■ **Task to complete**: Which lines of the data below contain the string "एसएलएय"? Pull out each of those lines in full, treating uppercase and lowercase as different.

■ **Exercise inputs**:
*-*-*

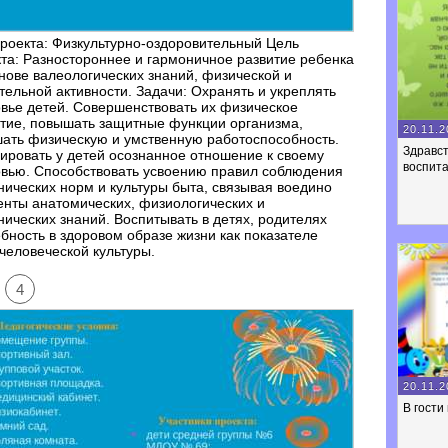
роекта: Физкультурно-оздоровительный Цель
та: Разностороннее и гармоничное развитие ребенка
нове валеологических знаний, физической и
тельной активности. Задачи: Охранять и укреплять
вье детей. Совершенствовать их физическое
тие, повышать защитные функции организма,
20.11.2
ать физическую и умственную работоспособность.
Здравст
ровать у детей осознанное отношение к своему
воспит
вью. Способствовать усвоению правил соблюдения
нических норм и культуры быта, связывая воедино
нты анатомических, физиологических и
нических знаний. Воспитывать в детях, родителях
бность в здоровом образе жизни как показателе
еловеческой культуры.
4
20.11.2
В гости 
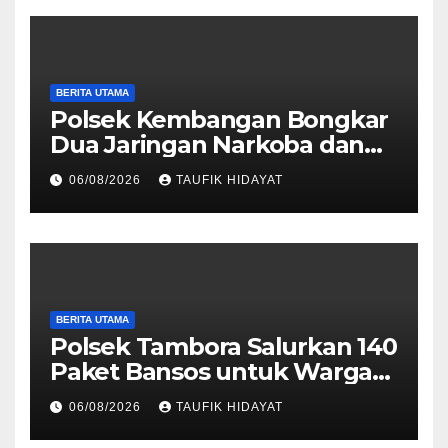
BERITA UTAMA
Polsek Kembangan Bongkar
Dua Jaringan Narkoba dan
Obat Keras, Sita Puluhan
06/08/2026
TAUFIK HIDAYAT
Ribu Pil, 1,1 Kg Sabu hingga
Vape Etomidate
BERITA UTAMA
Polsek Tambora Salurkan 140
Paket Bansos untuk Warga
Slum Area, Wujud
06/08/2026
TAUFIK HIDAYAT
Kepedulian Sambut HUT ke-
81 RI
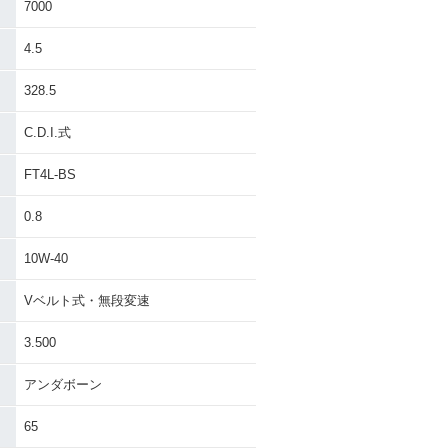
7000
4.5
328.5
C.D.I.式
FT4L-BS
0.8
10W-40
Vベルト式・無段変速
3.500
アンダボーン
65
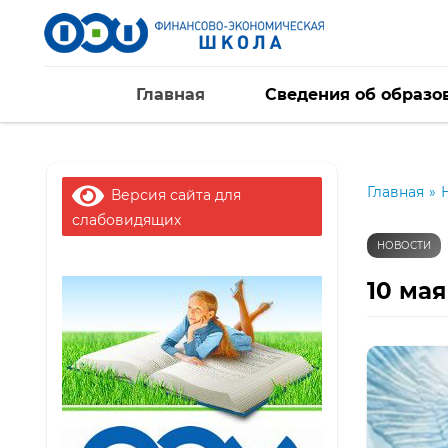
Главная
Сведения об образо
Главная
»
Версия сайта для
слабовидящих
НОВОСТИ
10 ма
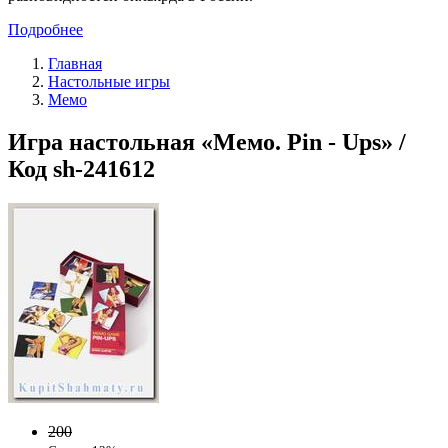
Подробнее
Главная
Настольные игры
Мемо
Игра настольная «Мемо. Pin - Ups» /
Код sh-241612
200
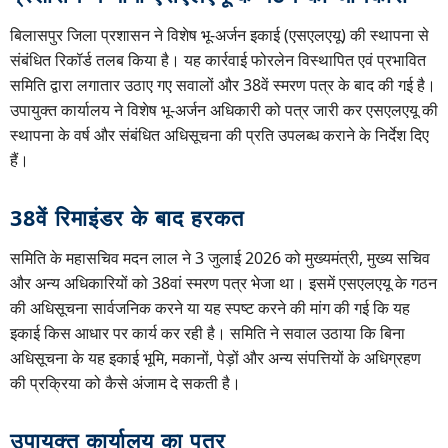
बिलासपुर जिला प्रशासन ने विशेष भू-अर्जन इकाई (एसएलएयू) की स्थापना से
संबंधित रिकॉर्ड तलब किया है। यह कार्रवाई फोरलेन विस्थापित एवं प्रभावित
समिति द्वारा लगातार उठाए गए सवालों और 38वें स्मरण पत्र के बाद की गई है।
उपायुक्त कार्यालय ने विशेष भू-अर्जन अधिकारी को पत्र जारी कर एसएलएयू की
स्थापना के वर्ष और संबंधित अधिसूचना की प्रति उपलब्ध कराने के निर्देश दिए
हैं।
38वें रिमाइंडर के बाद हरकत
समिति के महासचिव मदन लाल ने 3 जुलाई 2026 को मुख्यमंत्री, मुख्य सचिव
और अन्य अधिकारियों को 38वां स्मरण पत्र भेजा था। इसमें एसएलएयू के गठन
की अधिसूचना सार्वजनिक करने या यह स्पष्ट करने की मांग की गई कि यह
इकाई किस आधार पर कार्य कर रही है। समिति ने सवाल उठाया कि बिना
अधिसूचना के यह इकाई भूमि, मकानों, पेड़ों और अन्य संपत्तियों के अधिग्रहण
की प्रक्रिया को कैसे अंजाम दे सकती है।
उपायुक्त कार्यालय का पत्र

*-*-*

■ **Your response**:
बिलासपुर जिला प्रशासन ने विशेष भू-अर्जन इकाई (एसएलएयू) की स्थापना से
उपायुक्त कार्यालय ने विशेष भू-अर्जन अधिकारी को पत्र जारी कर एसएलएयू की
और अन्य अधिकारियों को 38वां स्मरण पत्र भेजा था। इसमें एसएलएयू के गठन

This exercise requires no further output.